Explanation of Responses:

* If the form is filed by more than one reporting person, see Instruction 5(b)(v).
** Intentional misstatements or omissions of facts constitute Federal Criminal Violations. See 18 U.S.C. 1001 and 15 U.S.C. 78ff(a).
(1) 0.8333% of the shares subject to the option shall vest in equal monthly installments until the first anniversary of May 1, 2012 (the "Vesting Start Date"); and 2.5% of the shares subject to the option shall vest in equal monthly installments thereafter until the fourth anniversary of the Vesting Start Date, in each case subject to the optionee being a Service Provider (as defined in the Plan) on such vesting date.
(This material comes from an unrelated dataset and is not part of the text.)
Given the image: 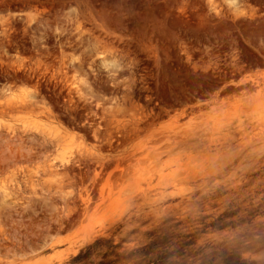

Option provides for early exercise.
(2) 20% of the shares subject to the option shall vest on the first anniversary of December 15, 2014 (the "Vesting Start Date"); 2.0833% of the shares subject to the option shall vest in equal monthly installments thereafter until the third anniversary of the Vesting Start Date; and 2.5% of the shares subject to the option shall vest in equal monthly installments thereafter until the fourth anniversary of the Vesting Start Date, in each case subject to the optionee being a Service Provider (as defined in the Plan) on such vesting date.
(3) 20% of the shares underlying the RSUs shall vest on the first anniversary of December 15, 2014 (the "Vesting Start Date"); 6.25% of the shares underlying the RSUs shall vest in equal quarterly installments thereafter until the third anniversary of the Vesting Start Date; and 7.5% of the shares underlying the RSUs shall vest in equal quarterly installments thereafter until the fourth anniversary of the Vesting Start Date, in each case subject to the grantee being a Service Provider (as defined in the Plan) on such vesting date.
(4) Not applicable.
(5) 10% of the shares subject to the option shall vest on the first anniversary of May 15, 2015 (the "Vesting Start Date"); 1.25% of the shares subject to the option shall vest in equal monthly installments thereafter until the second anniversary of the Vesting Start Date; 1.6667% of the shares subject to the option shall vest in equal monthly installments thereafter until the third anniversary of the Vesting Start Date; and 4.5833% of the shares subject to the option shall vest in equal monthly installments thereafter until the fourth anniversary of the Vesting Start Date, in each case subject to the optionee being a Service Provider (as defined in the Plan) on such vesting date.
(6) 10% of the shares underlying the RSUs shall vest on the first anniversary of May 15, 2015 (the "Vesting Start Date"); 3.75% of the shares underlying the RSUs shall vest in equal quarterly installments thereafter until the second anniversary of the Vesting Start Date; 5.00% of the shares underlying the RSUs shall vest in equal quarterly installments thereafter until the third anniversary of the Vesting Start Date; and 13.75% of the shares underlying the RSUs shall vest in equal quarterly installments thereafter until the fourth anniversary of the Vesting Start Date, in each case subject to the grantee being a Service Provider (as defined in the Plan) on such vesting date.

Note: File three copies of this Form, one of which must be manually signed. If space is insufficient, See Instruction 6 for procedure.

Potential persons who are to respond to the collection of information contained in this form are not required to respond unless the form displays a currently valid OMB number.